Since coming to power in a 2020 coup, Mali’s military rulers have promised a fairer distribution of revenue from the country’s foreign-dominated mining industry.
The court issued another warrant on the same day for Cheikh Abass Coulibaly, the Malian managing director of the Loulo-Gounkoto gold mining complex.
He was accused of the same alleged offences, according to the same sources.
Together with the Malian state, Barrick Gold owns the open-pit Loulo-Gounkoto site in the country’s west, one of the world’s largest gold mines.
The Canadian firm owns 80%, with Mali retaining the rest.
The exact allegations against Barrick Gold are not known.
The dispute concerns “the state’s share of the economic benefits generated by the complex”, the company said in a statement in late November.
Higher stakes
Despite being one of the leading gold producers in Africa, Mali is one of the poorest countries in the world.
In recent months foreign miners have come under pressure from the military authorities, which have sought to increase their control of the lucrative mineral sector.

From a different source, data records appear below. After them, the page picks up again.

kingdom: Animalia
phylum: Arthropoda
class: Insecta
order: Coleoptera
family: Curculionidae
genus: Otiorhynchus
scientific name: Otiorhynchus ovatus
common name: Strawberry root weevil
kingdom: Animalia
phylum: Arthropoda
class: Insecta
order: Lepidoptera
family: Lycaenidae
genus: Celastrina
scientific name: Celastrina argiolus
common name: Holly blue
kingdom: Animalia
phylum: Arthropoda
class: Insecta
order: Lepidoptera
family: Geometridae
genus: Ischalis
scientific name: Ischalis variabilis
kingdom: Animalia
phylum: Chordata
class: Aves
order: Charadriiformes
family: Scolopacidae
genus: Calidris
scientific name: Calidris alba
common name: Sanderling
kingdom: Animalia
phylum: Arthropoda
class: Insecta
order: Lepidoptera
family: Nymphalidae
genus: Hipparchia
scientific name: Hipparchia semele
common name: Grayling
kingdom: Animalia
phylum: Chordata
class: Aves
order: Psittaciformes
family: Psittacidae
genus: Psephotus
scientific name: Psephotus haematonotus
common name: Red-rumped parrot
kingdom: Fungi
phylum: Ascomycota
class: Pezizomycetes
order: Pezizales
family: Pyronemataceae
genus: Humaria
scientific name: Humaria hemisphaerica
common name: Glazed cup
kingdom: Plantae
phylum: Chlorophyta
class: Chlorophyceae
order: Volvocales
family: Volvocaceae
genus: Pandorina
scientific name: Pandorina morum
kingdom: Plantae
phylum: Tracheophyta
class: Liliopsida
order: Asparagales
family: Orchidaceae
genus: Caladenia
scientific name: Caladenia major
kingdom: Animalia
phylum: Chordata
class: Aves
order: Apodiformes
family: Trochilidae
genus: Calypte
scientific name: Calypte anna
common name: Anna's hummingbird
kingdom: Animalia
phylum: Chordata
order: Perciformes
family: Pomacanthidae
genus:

The West African state is embroiled in a political, security and economic crisis, and since 2012 has been battling jihadists linked to Al-Qaeda and the Islamic State group, as well as a separatist insurgency in the north.
Gold mining provides a quarter of the national budget, three-quarters of export earnings and 10% of Mali’s economic output.
The increased pressure on foreign companies has coincided with the junta’s strategic pivot toward Russia and away from former colonial ruler France.
On Wednesday, Mali announced a series of decrees increasing the state’s stake in various gold and lithium mining ventures.
Used in the manufacture of electric batteries, lithium’s strategic importance has grown as a result of its importance to the world’s transition to a low-carbon economy.
The Malian state will take a 30% stake in the Bougouni and Goulamina lithium mines in the country’s south, according to a Council of Ministers press release, with a 5% stake going to private Malian companies.
Those will be operated by British miner Kodal Minerals and Chinese company Ganfeng Lithium respectively, the statement added.
Mali will also take a 30% stake in the Korali-Sud gold deposit in the west and a 20% stake in the Nampala gold mine in the south, operated by Barrick Gold’s fellow Canadians Allied Gold and Robex respectively.
Those acquisitions were made possible by a new mining code adopted in August 2023 allowing the state to take a stake of up to 30% in new ventures.
The reform also abolished tax exemptions granted to companies during the mining process.